◆ Work instruction: Determine how many lines in the entries contain the word "root", and give that number with no other text.

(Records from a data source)
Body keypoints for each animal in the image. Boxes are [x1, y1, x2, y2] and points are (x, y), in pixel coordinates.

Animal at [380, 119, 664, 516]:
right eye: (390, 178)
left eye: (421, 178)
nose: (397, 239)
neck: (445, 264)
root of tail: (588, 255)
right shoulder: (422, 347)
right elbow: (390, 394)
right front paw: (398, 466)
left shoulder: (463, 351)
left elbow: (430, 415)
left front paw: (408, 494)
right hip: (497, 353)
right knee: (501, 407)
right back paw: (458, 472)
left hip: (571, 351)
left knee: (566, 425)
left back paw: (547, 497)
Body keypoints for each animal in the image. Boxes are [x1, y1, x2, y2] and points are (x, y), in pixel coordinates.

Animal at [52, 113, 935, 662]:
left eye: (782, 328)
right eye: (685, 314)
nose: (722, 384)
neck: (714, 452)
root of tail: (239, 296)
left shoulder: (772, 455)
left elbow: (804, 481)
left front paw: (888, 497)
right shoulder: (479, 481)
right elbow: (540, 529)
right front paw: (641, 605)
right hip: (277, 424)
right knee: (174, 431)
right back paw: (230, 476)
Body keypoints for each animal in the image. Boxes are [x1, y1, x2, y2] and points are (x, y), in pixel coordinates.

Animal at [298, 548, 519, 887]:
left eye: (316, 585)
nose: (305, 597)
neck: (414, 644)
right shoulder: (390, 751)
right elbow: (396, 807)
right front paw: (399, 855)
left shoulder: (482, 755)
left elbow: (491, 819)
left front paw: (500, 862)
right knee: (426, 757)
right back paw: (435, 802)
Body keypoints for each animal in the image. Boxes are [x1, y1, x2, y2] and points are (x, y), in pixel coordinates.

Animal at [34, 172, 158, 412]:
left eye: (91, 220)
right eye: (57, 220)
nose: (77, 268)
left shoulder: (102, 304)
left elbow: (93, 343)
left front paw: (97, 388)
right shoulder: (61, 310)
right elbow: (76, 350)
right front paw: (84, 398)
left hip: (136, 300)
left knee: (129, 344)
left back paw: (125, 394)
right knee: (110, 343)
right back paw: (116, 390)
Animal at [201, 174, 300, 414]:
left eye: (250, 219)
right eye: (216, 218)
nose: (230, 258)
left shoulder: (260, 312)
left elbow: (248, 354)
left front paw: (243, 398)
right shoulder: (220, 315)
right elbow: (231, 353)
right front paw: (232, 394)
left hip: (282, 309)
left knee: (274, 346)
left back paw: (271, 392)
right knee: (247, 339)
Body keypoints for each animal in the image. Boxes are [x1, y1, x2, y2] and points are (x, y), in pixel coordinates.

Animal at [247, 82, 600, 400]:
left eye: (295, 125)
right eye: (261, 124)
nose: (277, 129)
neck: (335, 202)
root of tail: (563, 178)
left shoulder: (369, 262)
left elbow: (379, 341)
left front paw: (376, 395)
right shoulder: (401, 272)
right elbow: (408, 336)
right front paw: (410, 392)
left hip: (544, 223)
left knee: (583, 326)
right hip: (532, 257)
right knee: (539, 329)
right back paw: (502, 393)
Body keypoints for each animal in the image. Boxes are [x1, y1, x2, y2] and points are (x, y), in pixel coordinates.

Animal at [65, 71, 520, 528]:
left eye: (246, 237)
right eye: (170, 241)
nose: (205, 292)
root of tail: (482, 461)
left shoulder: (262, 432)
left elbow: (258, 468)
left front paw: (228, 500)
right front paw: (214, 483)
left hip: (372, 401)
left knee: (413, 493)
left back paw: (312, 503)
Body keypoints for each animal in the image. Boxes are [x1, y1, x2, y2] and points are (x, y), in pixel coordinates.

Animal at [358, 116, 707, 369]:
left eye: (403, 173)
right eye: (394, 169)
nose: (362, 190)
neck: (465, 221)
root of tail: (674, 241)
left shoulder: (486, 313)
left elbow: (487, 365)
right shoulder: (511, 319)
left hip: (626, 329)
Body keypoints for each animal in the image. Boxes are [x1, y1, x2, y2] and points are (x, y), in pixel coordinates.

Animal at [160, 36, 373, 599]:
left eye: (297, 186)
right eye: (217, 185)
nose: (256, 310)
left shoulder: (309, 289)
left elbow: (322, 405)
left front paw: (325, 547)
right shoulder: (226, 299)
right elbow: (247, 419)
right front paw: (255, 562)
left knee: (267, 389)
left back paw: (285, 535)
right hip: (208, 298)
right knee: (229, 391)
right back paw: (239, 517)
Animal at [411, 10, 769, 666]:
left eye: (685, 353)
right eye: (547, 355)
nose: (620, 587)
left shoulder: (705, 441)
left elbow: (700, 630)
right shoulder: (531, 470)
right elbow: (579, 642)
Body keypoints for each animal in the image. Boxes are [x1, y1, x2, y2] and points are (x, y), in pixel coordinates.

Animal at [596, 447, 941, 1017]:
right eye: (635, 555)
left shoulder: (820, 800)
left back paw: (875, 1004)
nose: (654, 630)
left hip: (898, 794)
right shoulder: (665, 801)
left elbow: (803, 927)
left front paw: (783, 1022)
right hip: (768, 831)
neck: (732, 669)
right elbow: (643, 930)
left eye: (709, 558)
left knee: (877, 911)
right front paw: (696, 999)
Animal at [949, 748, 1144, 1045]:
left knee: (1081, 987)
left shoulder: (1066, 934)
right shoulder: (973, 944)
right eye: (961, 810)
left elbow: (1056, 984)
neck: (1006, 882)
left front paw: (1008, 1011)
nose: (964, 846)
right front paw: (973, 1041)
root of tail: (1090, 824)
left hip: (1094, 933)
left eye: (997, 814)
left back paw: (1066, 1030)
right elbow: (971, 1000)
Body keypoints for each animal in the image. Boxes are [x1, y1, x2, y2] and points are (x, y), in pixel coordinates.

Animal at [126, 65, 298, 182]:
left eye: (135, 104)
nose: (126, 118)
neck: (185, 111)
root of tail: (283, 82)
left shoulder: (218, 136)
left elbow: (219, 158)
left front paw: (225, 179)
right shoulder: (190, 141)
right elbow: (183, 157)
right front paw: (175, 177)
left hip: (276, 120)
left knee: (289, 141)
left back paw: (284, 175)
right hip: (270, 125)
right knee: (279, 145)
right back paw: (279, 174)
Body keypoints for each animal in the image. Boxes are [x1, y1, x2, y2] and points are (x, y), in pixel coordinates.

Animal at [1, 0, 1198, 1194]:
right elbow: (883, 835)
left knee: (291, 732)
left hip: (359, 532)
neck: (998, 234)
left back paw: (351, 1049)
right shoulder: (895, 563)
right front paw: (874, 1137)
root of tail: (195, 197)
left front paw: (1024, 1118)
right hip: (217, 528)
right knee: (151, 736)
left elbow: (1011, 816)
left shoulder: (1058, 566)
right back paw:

◆ Solution to the exercise: 8